Was "Home Shopping Network" hacked?

[Cass Broadview]

Was the "Home Shopping Network" hacked, and information about me given out? Is this legit? I do have a HSN credit card. I'm concerned because it starts out "Dear HSN Customer,".
Important Customer Service Notification

Sunday, April 3, 2011 3:02 AM
From: This sender is DomainKeys verified"HSN Customer Service" <CommunityNews>
Add sender to Contacts


April 2, 2011

Dear HSN Customer,

HSN values your trust and wants to make you aware of a recent incident. We learned from our email provider, Epsilon, that limited information about you was accessed by an unauthorized individual or individuals. This information included your name and email address and did not include any financial or other sensitive information. We felt it was important to notify you of this incident as soon as possible. We apologize for any inconvenience and have outlined below a number of email safeguards to help ensure your privacy online.

Email scams, spam, and other attacks on email systems are on the rise, but, by taking certain precautions when receiving emails, you can continue to safely use email for your business and personal needs:

•Don't open links or attachments from people you don't know and trust.
•Don't provide personal, financial, or other sensitive information when asked to do so by email. Most reputable companies do not ask for such information by email, and, rest assured, we will not do so.
•If you receive an email appearing to come from us that does ask you for sensitive information, do not respond, click on any links, or download any attachments. Instead, please inform us immediately at the toll-free number or email address provided below.

We take your privacy very seriously and work diligently to protect your information, whether held by us or by our service providers. HSN's internal databases, which store all customer-provided data, were in no way compromised. Our email provider has taken significant steps to further protect the limited customer information held in its databases. If you have any questions or concerns regarding this incident, please contact us toll free at 1-800-933-2887 or email us at customerservice@hsn.com.

Sincerely,
Gregg Stallwood
Senior Vice President, Customer Care – HSN

Please do not reply to this email. If you would like to contact us, please call us toll free at 1-800-933-2887 or email us at customerservice@hsn.com.
HSN Interactive LLC | Attn: Customer Service | 1 HSN Drive | St. Petersburg, FL 33729‪

[Jack Stoner]

It appears to be legitimate. Several major clients that also use Epsilon also have the same issue. It looks like name and e-mail is apparently the only thing potentially hacked into.

Here is more info from Computerworld:

CLICK ME

[Wiz Feinberg]

You can include Kroger customers in the group of stolen email addresses and names of the people holding the accounts. This is rapidly becoming a monster hacking incident. Somebody at Epsilon was tricked into opening a Trojan Horse in an attachment.
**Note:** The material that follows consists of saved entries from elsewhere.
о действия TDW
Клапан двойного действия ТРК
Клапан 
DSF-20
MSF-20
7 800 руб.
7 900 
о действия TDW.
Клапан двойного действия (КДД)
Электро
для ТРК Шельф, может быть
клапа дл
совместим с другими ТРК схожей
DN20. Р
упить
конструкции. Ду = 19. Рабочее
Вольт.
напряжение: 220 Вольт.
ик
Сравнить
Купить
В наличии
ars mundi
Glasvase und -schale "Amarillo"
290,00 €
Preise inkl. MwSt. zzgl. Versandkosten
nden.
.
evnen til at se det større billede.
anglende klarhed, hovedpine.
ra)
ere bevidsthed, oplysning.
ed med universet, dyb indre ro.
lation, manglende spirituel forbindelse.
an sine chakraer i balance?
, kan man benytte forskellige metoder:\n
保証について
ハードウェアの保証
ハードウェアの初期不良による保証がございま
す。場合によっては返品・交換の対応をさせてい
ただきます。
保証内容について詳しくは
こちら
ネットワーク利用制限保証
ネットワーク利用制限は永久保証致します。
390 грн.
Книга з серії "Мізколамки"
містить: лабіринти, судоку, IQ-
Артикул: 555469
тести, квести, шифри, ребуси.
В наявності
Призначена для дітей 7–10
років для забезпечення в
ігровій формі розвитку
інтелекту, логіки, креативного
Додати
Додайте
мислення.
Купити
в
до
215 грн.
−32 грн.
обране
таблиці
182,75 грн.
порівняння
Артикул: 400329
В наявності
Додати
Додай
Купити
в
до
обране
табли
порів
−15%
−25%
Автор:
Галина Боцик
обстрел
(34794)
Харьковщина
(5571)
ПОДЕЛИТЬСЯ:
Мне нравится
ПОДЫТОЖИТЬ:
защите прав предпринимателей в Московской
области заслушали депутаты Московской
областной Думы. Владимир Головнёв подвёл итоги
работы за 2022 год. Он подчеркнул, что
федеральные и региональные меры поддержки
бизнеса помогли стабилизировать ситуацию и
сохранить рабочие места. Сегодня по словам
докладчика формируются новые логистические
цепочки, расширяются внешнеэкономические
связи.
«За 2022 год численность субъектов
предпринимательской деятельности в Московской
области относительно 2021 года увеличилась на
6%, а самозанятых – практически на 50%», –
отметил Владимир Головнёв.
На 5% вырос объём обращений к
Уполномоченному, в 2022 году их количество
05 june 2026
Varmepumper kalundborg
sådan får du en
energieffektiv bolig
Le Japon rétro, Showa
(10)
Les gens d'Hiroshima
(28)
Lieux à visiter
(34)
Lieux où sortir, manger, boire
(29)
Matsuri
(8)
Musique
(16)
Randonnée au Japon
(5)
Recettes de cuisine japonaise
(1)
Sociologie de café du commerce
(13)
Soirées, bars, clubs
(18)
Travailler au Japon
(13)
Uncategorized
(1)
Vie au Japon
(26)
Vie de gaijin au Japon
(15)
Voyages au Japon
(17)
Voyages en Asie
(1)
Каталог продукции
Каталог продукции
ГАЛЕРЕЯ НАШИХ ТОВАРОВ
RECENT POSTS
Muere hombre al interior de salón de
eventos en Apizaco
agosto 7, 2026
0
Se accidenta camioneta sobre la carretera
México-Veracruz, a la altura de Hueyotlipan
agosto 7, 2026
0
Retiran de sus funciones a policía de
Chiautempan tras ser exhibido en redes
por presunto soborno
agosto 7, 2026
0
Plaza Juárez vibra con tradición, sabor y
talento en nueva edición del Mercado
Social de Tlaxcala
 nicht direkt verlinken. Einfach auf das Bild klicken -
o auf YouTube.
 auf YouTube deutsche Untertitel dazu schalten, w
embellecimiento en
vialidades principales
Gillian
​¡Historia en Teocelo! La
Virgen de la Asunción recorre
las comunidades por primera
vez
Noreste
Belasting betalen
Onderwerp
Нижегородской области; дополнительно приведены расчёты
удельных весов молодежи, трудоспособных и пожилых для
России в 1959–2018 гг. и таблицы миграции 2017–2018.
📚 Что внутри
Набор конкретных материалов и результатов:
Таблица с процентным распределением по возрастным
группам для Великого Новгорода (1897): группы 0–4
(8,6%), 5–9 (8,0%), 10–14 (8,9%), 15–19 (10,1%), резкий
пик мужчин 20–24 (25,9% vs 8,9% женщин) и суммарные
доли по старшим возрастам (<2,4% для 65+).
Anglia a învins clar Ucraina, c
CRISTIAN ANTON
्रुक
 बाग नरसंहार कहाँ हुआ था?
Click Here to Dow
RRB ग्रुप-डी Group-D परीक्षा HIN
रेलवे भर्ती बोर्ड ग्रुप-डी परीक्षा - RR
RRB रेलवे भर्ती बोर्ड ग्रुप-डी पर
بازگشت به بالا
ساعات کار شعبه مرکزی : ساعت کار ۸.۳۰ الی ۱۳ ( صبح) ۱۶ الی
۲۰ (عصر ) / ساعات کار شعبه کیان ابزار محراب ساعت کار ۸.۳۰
It was a Spear Phishing attack, targeting one specific individual and it worked.

Anyway, those affected can login to their accounts and change the passwords.

[Jim Smith]

Just heard on the news that you can add Walgreens to the hacked list. I think Epsilon has some 'splainin' to do!

[Chris Dorch]

Add Best Buy...

[Wiz Feinberg]

You can now add J.P. Morgan Chase Bank. However, the notice they sent says that it was mostly their own internal company email accounts and user names that were harvested. We shall see...

[Cass Broadview]

Yikes! thanks guys. I have a habit a leaving credit card info on my user accounts for easy paying. Is that a wise thing to do? I have accounts at JC Penney, Sears, HSN, QVC etc, and of course on file with my paypal account.

[Jack Stoner]

According to what has been posted, this is a company that sends out advertising for client companies. They could have your name and e-mail address but nothing else. Your personal info, including credit card, is only on the actual client's site (e.g. HSN site).